The pictures show the school’s atrium and entrance hall, giving families an advance taste of life at the £35 million campus on the bank of the Union Canal in Fountainbridge.
Construction work got under way in November 2014, when the first turf was cut.
Among Boroughmuir’s cutting-edge features will be the first rooftop football pitch in Scotland, a multi-function atrium and classrooms with quick access to collaborative “break-out” spaces. The new school – less than 500 metres away from the current building in Viewforth – was due to open its doors in August this year and will house up to 1165 pupils.
However, it emerged earlier last year that the building would be available for use two months later than expected after “challenging” foundation work slowed construction.
Concerns have also been raised that the new site will be too small for the highly regarded school, which has scooped a string of awards for educational achievement.
Opposition figures have welcomed signs of progress but said families would be anxious for confirmation there will be no further slippage in the construction timetable.
Green councillor Gavin Corbett, member for Foutainbridge and Craiglockhart, said: “Parents and pupils will be heartened to see what the finished building will look like because, at the moment, it still looks like it’s a long way off. There’s obviously a lot of work to do between now and September.
“I know parents have expressed some reservations about whether the school is large enough and whether the site is big enough.
“Only when it’s fully occupied will we know to what extent those misgivings are realised. But I think the main thing for now is to see the building completed and ready to use in time.”
The current Boroughmuir High was founded in 1904 and moved to Viewforth in 1913.
It grabbed sixth place in a list of Scotland’s top state secondaries that was published in 2014 – the only Capital school to feature.
Community leaders praised the images of Boroughmuir’s interior but said misgivings about the appearance and location of the new building had not been completely dispelled.
Mairianna Clyde, planning convener at Merchiston Community Council, said: “The atrium that they want to build looks lovely – but from other perspectives it looks pretty weak. “I have begun to gather that some parents have some disquiet about the new building. I’m not sure the people running the project are necessarily in tune with what local people think.”
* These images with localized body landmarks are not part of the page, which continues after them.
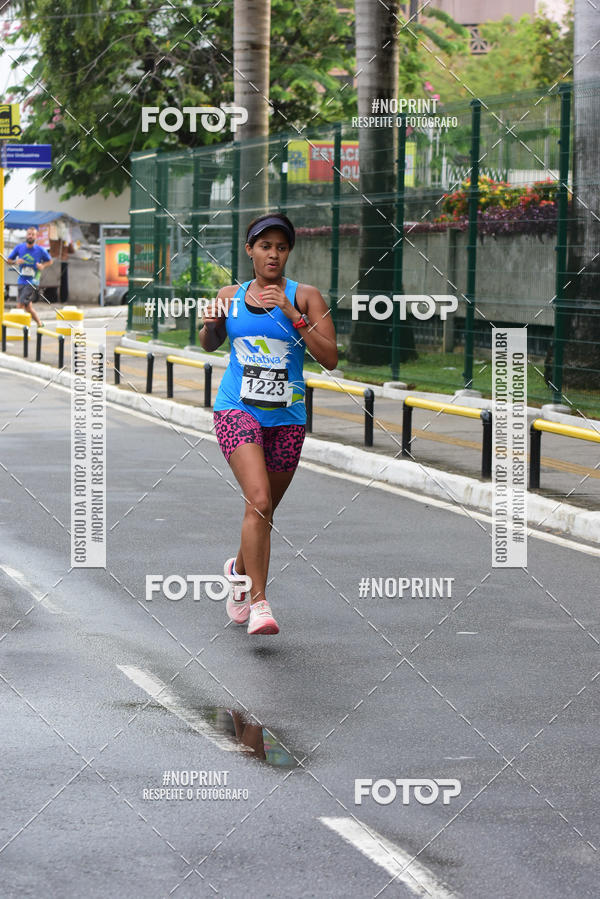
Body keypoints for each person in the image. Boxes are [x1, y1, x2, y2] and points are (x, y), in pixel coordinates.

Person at [199, 213, 338, 636]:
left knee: (264, 510)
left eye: (281, 247)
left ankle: (238, 570)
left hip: (288, 416)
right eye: (265, 246)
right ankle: (259, 601)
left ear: (288, 252)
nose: (273, 254)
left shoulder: (306, 296)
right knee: (258, 499)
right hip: (236, 409)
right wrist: (212, 321)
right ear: (250, 251)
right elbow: (209, 342)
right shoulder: (230, 293)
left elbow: (330, 357)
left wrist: (294, 314)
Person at [8, 226, 53, 327]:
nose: (30, 236)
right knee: (28, 307)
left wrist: (42, 266)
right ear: (26, 235)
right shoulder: (19, 248)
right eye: (29, 234)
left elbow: (50, 261)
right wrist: (16, 261)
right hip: (21, 280)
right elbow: (8, 261)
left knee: (20, 305)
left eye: (33, 234)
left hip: (33, 282)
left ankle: (16, 327)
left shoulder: (40, 250)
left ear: (36, 237)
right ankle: (40, 323)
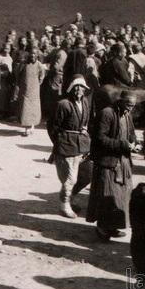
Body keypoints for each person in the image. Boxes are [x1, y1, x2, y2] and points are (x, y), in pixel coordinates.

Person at [87, 90, 139, 241]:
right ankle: (103, 228)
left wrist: (134, 142)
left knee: (122, 197)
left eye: (133, 106)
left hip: (123, 162)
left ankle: (113, 226)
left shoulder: (127, 115)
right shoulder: (107, 113)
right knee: (108, 196)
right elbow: (100, 138)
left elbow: (132, 133)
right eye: (128, 105)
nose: (130, 109)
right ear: (121, 101)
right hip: (108, 162)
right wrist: (123, 144)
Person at [49, 74, 91, 218]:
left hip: (82, 145)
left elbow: (85, 122)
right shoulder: (63, 104)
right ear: (71, 88)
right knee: (70, 178)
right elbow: (53, 127)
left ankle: (70, 199)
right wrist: (59, 143)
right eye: (76, 86)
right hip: (66, 145)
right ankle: (64, 205)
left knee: (85, 175)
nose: (79, 90)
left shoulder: (85, 102)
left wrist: (84, 131)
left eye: (82, 87)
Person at [15, 48, 45, 136]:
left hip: (35, 89)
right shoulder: (23, 64)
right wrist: (20, 84)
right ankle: (27, 127)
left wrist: (37, 83)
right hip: (25, 88)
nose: (33, 55)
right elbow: (17, 73)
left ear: (37, 55)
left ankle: (32, 125)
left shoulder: (39, 65)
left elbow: (42, 76)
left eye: (35, 54)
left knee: (34, 108)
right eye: (31, 54)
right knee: (25, 107)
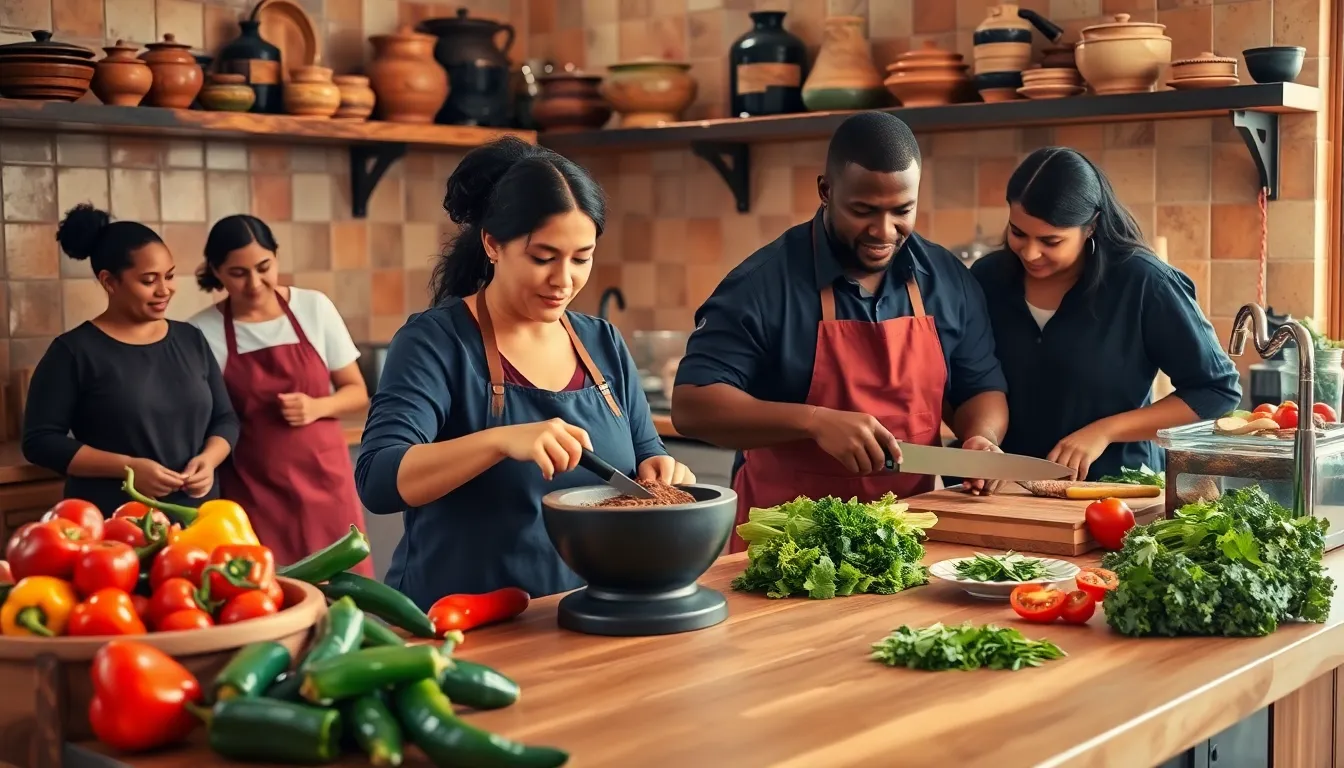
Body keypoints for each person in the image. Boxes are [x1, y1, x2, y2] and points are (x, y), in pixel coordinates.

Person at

City bosses said there was real excitement among pupils, teachers and parents.
Councillor Paul Godzik, education leader, said: “These latest images give everyone a real sense of what the inside of the new school will look like with its impressive atrium and entrance.
“The building is really starting to take shape now and I’m sure the staff, pupils and school community are really looking forward to moving in.”
He added: “Boroughmuir has a first-class academic track record, and we will be delivering a new school that provides an equally impressive learning environment.”